-- Opening Marker --

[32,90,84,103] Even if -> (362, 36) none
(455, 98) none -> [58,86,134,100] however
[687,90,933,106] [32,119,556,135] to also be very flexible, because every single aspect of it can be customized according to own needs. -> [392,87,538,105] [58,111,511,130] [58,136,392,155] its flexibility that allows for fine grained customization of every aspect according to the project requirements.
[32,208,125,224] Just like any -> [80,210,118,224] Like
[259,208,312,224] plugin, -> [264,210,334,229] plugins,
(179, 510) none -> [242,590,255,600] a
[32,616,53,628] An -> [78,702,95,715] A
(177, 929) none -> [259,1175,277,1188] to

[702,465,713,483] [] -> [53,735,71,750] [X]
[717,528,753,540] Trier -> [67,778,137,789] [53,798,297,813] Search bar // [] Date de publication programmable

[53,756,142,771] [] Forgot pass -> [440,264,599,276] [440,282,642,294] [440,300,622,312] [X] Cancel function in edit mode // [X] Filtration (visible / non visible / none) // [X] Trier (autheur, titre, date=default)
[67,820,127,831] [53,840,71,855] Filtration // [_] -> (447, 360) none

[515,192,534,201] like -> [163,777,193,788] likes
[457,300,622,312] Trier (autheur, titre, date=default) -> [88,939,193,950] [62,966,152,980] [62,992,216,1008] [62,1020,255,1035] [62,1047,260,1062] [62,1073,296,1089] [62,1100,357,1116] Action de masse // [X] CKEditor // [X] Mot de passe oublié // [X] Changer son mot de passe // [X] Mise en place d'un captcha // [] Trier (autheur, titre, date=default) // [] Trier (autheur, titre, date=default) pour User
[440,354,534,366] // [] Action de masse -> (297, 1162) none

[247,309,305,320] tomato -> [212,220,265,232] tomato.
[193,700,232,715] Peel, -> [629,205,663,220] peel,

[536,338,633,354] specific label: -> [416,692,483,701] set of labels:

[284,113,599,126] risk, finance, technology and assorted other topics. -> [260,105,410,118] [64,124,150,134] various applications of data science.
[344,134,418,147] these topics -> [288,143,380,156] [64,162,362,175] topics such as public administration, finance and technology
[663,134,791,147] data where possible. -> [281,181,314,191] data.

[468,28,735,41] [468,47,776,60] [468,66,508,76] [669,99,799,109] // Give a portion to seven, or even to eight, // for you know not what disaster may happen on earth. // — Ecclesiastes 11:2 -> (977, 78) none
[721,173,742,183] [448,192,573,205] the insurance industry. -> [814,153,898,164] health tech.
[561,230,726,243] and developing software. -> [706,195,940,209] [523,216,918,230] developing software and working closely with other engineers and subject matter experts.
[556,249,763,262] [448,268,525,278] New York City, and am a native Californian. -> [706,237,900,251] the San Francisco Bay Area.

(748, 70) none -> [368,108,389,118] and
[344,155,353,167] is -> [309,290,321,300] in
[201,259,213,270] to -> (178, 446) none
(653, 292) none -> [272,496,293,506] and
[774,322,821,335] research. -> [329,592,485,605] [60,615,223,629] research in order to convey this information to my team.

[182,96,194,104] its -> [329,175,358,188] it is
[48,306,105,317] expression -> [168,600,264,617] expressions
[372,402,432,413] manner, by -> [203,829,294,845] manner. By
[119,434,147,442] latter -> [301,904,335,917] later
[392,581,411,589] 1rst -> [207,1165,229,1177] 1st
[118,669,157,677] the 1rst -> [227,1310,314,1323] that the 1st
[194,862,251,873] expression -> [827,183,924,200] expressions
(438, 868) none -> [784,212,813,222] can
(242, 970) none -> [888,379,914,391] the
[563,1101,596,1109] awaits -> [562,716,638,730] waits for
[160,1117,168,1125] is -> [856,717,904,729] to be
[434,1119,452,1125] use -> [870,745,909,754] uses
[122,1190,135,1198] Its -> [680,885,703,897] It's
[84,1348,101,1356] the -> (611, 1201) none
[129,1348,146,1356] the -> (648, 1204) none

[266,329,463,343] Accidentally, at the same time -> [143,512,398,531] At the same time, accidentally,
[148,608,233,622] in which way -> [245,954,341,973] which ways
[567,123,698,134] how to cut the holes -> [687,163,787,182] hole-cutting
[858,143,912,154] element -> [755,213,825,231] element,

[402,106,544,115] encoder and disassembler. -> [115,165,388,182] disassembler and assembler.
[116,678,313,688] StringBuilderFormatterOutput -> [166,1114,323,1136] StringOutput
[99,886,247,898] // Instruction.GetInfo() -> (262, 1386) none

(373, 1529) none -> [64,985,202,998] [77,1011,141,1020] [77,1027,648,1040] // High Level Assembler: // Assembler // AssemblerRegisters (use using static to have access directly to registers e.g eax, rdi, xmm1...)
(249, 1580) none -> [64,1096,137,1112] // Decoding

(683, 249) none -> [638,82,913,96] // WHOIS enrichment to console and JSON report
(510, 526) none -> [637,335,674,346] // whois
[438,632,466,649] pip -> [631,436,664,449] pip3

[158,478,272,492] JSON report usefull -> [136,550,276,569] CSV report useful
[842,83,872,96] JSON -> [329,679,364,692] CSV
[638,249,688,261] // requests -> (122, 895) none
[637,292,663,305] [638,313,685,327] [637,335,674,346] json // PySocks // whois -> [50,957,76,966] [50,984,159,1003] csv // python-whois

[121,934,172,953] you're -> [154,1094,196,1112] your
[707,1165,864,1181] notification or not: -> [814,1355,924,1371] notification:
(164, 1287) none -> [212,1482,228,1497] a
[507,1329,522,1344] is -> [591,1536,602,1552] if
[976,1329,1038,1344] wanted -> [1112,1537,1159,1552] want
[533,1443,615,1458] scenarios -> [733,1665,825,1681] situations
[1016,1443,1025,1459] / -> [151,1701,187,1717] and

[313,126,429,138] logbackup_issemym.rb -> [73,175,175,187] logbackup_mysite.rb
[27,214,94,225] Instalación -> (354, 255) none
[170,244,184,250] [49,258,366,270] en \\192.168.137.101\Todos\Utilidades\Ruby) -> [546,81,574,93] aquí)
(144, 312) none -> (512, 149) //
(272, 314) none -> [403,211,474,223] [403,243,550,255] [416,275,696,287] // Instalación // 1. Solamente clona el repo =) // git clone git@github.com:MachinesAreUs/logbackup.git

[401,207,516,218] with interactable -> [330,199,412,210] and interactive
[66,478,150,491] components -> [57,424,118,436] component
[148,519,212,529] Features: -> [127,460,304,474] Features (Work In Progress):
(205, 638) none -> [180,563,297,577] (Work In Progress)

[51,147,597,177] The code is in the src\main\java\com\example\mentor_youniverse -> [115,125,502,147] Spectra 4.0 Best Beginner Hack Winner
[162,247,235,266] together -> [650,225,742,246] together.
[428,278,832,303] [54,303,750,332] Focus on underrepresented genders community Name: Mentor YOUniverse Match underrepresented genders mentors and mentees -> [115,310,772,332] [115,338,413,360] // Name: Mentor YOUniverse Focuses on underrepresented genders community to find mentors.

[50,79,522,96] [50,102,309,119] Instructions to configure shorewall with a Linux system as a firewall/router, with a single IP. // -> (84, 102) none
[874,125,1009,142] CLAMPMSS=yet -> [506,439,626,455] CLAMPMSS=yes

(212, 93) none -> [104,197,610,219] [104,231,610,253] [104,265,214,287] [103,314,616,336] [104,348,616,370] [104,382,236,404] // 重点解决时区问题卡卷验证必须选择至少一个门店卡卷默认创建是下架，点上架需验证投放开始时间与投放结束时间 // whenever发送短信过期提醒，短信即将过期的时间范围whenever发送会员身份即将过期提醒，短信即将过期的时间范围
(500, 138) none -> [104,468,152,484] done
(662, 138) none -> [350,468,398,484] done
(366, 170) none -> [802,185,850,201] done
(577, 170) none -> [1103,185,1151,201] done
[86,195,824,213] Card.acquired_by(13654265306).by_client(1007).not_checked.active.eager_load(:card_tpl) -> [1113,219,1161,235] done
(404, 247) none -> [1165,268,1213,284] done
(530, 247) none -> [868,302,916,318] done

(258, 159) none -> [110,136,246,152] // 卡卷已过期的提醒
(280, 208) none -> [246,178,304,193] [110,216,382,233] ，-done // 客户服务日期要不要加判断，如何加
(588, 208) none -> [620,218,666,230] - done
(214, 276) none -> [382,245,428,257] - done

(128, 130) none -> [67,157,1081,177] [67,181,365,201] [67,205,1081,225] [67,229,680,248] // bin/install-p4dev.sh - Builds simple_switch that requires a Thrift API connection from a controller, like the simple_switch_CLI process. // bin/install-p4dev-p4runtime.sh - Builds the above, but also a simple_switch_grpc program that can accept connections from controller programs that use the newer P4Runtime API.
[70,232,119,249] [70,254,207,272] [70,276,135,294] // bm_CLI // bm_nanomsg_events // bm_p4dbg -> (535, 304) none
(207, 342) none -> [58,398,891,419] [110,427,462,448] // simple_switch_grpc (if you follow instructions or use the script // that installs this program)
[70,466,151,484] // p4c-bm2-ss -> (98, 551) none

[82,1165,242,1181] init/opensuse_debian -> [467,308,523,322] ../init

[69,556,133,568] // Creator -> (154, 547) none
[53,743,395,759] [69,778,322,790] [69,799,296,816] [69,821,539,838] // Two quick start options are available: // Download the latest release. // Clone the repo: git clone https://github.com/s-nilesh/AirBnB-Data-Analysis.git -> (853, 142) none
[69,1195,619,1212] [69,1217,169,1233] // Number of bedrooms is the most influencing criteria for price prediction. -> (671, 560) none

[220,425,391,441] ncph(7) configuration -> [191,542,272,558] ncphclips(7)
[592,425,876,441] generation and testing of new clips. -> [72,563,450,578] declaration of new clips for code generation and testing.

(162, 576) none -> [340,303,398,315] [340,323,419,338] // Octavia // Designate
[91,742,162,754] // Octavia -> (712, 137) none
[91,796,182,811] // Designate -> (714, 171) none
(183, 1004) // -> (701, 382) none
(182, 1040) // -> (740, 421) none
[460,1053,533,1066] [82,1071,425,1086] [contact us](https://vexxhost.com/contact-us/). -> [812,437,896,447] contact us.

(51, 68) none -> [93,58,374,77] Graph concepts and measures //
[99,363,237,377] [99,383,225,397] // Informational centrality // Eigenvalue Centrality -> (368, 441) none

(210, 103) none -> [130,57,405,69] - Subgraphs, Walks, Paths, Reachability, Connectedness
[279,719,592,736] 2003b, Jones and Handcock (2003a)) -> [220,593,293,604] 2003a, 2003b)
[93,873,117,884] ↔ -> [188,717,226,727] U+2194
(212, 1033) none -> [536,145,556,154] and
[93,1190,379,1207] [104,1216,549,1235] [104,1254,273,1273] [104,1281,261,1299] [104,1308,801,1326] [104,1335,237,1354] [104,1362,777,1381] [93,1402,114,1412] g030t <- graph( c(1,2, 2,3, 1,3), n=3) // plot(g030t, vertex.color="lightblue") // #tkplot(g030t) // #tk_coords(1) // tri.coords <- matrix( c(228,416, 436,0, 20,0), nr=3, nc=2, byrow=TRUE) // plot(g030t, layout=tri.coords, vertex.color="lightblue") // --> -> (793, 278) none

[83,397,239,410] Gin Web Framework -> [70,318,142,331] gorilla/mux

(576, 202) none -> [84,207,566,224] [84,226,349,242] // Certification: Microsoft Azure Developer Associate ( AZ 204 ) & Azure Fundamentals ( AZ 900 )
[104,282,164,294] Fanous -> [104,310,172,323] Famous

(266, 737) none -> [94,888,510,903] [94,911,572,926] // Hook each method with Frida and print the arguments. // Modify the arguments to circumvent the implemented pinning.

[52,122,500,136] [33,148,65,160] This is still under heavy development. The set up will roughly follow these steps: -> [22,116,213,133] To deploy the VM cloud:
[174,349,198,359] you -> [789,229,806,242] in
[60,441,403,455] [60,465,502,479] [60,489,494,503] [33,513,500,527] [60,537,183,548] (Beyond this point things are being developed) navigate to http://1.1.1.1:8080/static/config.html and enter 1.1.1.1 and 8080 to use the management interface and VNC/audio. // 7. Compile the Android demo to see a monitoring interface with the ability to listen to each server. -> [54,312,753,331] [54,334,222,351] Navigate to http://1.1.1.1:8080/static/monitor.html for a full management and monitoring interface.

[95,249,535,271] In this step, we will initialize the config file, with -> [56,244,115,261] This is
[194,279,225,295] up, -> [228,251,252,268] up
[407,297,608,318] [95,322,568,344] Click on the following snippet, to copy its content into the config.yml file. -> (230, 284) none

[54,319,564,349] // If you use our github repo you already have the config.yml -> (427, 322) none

-- Closing Marker --

* _Your assignment_:
Find the line with "(266, 737) none" in the entries above. Retype it and each line after it, exactly, through the line with "[95,249,535,271] In this", and stop there.

* _Response to the task_:
(266, 737) none -> [94,888,510,903] [94,911,572,926] // Hook each method with Frida and print the arguments. // Modify the arguments to circumvent the implemented pinning.

[52,122,500,136] [33,148,65,160] This is still under heavy development. The set up will roughly follow these steps: -> [22,116,213,133] To deploy the VM cloud:
[174,349,198,359] you -> [789,229,806,242] in
[60,441,403,455] [60,465,502,479] [60,489,494,503] [33,513,500,527] [60,537,183,548] (Beyond this point things are being developed) navigate to http://1.1.1.1:8080/static/config.html and enter 1.1.1.1 and 8080 to use the management interface and VNC/audio. // 7. Compile the Android demo to see a monitoring interface with the ability to listen to each server. -> [54,312,753,331] [54,334,222,351] Navigate to http://1.1.1.1:8080/static/monitor.html for a full management and monitoring interface.

[95,249,535,271] In this step, we will initialize the config file, with -> [56,244,115,261] This is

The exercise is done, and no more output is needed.